Los ciudadanos enarbolamos la indignación cuando encontramos finalmente a una autoridad que nos pregunta, escribe en El País [El Estado es su jefe abrazando a las víctimas, 03/11/2024] el periodista Xavier Vidal-Folch.
El jefe del Estado llama a los que le abuchean; y vienen. Escucha a los chavales indignados, que protestan porque “se sabía” lo que venía “y no ha hecho nadie nada por evitarlo”, los avisos no les llegaron; y les llama y debate con ellos. Con alerta serena, como dispensado todo el tiempo, sin límite. Ahora les da la paz en gesto insólito, apretándoles los hombros, un abrazo distinto, sobrio, pero intenso. No escapa de ellos, les busca, aplana a los escoltas, aunque la situación sea de riesgo, no solo para la imagen de las instituciones: especialmente de la que él encarna.
¿Riesgo? Incluso para su integridad física, porque entre los que claman justicia y afecto —incluso por medio de gritos terribles, como el de “asesinos”— algunos pasan a mayores, lanzando palos a la comitiva.

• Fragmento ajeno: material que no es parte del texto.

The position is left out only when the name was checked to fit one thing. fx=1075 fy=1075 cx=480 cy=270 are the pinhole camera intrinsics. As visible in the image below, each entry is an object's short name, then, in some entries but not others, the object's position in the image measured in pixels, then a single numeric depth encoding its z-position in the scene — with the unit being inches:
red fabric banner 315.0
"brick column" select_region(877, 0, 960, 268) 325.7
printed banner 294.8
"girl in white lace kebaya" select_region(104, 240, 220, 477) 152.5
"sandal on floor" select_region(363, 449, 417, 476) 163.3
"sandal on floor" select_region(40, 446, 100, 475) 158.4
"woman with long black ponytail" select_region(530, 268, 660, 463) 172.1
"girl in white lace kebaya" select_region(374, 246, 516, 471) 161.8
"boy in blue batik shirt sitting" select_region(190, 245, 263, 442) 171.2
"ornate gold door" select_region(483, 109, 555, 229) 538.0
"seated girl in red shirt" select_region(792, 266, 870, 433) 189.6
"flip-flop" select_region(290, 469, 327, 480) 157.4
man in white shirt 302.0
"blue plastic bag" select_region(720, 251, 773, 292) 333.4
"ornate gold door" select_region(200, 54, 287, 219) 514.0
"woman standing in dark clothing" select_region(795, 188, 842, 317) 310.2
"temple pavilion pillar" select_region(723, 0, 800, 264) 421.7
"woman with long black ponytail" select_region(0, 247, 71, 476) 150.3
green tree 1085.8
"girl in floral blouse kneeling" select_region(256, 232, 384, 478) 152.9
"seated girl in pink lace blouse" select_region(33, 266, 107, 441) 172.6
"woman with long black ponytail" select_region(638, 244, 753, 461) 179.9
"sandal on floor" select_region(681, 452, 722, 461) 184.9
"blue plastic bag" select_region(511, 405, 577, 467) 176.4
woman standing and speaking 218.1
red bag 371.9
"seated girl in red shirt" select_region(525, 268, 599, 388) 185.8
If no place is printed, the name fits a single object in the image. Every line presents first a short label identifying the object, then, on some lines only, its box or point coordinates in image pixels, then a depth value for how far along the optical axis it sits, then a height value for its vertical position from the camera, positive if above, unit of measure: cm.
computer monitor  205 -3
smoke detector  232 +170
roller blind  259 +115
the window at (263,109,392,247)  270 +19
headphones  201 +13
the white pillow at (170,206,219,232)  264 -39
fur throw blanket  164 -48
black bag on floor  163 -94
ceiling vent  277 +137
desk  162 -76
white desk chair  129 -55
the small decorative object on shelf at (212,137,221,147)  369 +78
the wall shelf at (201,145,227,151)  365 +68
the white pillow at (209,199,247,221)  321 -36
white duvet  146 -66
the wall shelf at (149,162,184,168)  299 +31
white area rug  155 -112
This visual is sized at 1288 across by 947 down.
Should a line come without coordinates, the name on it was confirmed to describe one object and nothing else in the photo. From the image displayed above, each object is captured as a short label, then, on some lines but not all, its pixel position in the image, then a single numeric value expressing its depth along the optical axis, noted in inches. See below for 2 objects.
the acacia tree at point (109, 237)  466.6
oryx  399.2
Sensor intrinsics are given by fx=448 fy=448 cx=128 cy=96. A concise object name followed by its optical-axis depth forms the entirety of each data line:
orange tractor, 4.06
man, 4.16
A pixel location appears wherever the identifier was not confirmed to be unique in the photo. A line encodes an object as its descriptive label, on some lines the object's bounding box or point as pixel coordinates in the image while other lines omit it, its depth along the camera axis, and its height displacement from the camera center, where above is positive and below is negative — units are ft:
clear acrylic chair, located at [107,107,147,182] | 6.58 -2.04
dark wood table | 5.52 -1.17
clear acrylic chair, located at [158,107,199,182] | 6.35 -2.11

¿Peligro? Como al cabo indica el resultado de ese largo contacto, de ese agitado convoy por las calles enlodadas, no era un riesgo imposible, que fuese causado por una mayoría peligrosa; sino el clamor de gentes devastadas y abandonadas, pues se avienen a escuchar a quién sí ejerce responsabilidad, aunque no sea el responsable. Felipe se gana en minutos no solo el sueldo, sino el reinado: ha sabido distinguir espontáneamente el riesgo encauzable de un peligro irreversible, y al afrontarlo de cara, sin escudos, ha ofrecido equilibrio. Ha ganado quizá más, el derecho a ser nombrado simple, amicalmente, por su nombre de pila y sin número de orden, como un predecesor al que, en sus momentos álgidos todos llamaban Juan Carlos. O simplemente, el Rey. Y otro tanto Letizia, minutos más tarde.

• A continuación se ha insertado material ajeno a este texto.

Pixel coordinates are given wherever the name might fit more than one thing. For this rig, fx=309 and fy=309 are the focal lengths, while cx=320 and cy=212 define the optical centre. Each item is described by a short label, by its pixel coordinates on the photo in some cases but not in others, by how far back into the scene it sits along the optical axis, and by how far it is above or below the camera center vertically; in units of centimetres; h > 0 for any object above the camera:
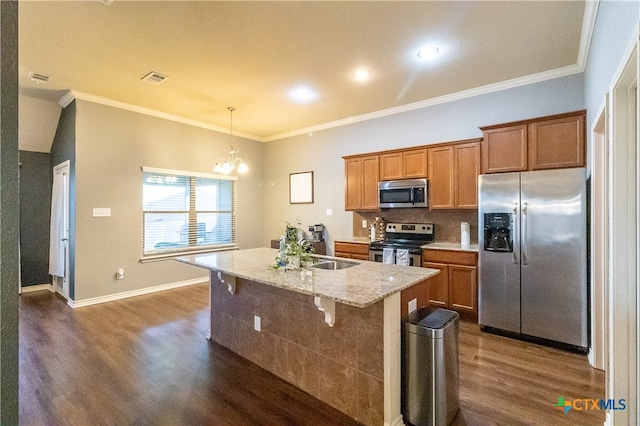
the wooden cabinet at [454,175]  383 +48
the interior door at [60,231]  452 -28
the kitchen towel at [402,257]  394 -57
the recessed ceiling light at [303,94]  409 +163
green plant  243 -30
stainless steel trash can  182 -95
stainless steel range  393 -43
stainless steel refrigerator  285 -42
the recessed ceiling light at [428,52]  303 +161
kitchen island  183 -83
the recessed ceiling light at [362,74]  353 +161
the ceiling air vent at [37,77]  359 +162
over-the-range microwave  419 +26
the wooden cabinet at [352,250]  452 -57
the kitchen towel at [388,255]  405 -57
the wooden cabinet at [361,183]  471 +47
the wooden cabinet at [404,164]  424 +68
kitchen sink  274 -47
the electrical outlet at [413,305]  211 -65
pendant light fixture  424 +63
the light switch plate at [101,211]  441 +2
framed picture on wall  592 +48
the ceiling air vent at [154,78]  360 +162
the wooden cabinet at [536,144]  302 +71
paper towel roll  394 -30
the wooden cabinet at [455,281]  357 -83
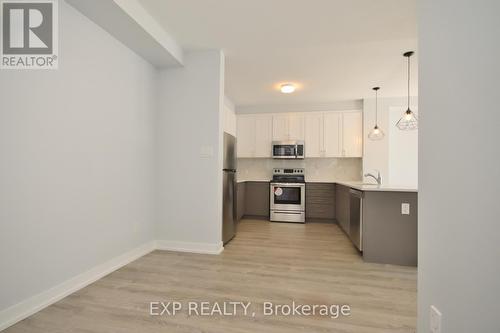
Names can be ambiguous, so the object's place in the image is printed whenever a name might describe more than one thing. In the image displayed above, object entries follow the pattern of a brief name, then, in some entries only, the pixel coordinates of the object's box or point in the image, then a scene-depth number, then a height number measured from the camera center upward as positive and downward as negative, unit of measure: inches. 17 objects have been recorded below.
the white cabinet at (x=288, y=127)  211.5 +35.0
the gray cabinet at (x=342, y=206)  152.5 -28.9
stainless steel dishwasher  115.7 -27.6
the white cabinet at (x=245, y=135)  219.6 +28.5
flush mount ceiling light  166.2 +55.3
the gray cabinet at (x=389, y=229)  106.2 -28.9
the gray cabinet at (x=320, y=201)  200.7 -30.5
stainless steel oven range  200.2 -30.5
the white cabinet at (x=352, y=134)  201.9 +27.2
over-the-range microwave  208.2 +13.9
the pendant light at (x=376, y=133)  163.0 +22.6
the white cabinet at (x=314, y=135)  207.8 +27.2
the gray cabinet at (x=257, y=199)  210.1 -29.9
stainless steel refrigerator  129.2 -13.9
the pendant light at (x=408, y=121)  122.9 +24.8
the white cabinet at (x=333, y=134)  204.8 +27.7
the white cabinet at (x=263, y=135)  216.7 +28.3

El tenso episodio de esta mañana valenciana triste, cuando empezaba a apuntar una mejora en las calles, los suministros básicos, casi la luz al final de un túnel de desgracias, tiene que haber sido útil. Para dar voz e imagen a una desesperación colectiva que se cuenta por centenares de pérdidas en vidas humanas. Expresarse libera, reconforta, desahoga. Para demostrar otra vez lo que tantas veces ocurre: los ciudadanos enarbolamos la indignación justo cuando empezamos a atisbar que las razonadas causas de la misma empiezan a enderezarse, y precisamente cuando se nos tercia encontrar finalmente a una autoridad que con su presencia nos pregunta. Como recuerdo a todos los gobernantes de que en situaciones de emergencia tan o más importante que el qué es el cómo, por ejemplo, la velocidad en afrontar los reveses.
Muchos nos comprometimos con nosotros mismos a no elevar críticas prematuras —salvo la insistencia en reclamar urgencia en las respuestas— hasta que todos los que perdieron sus vidas encontraran descanso digno. Por respeto al sufrimiento. Pero esta protesta habla por todos, y para todos. Para quienes no avisaron a tiempo del desastre cuando ya estaban advertidos del mismo. Para quienes no imprimieron suficiente velocidad a los remedios. Para quienes organizaron con tanta imprevisión esta visita, confundiendo la excelente calidad humana del pueblo valenciano, en la resistencia, en el esfuerzo y en la solidaridad, con una suerte de resignación sumisa y apática. La rebelión es signo de vida. Y encauzarla con entereza, la tarea primordial de la democracia.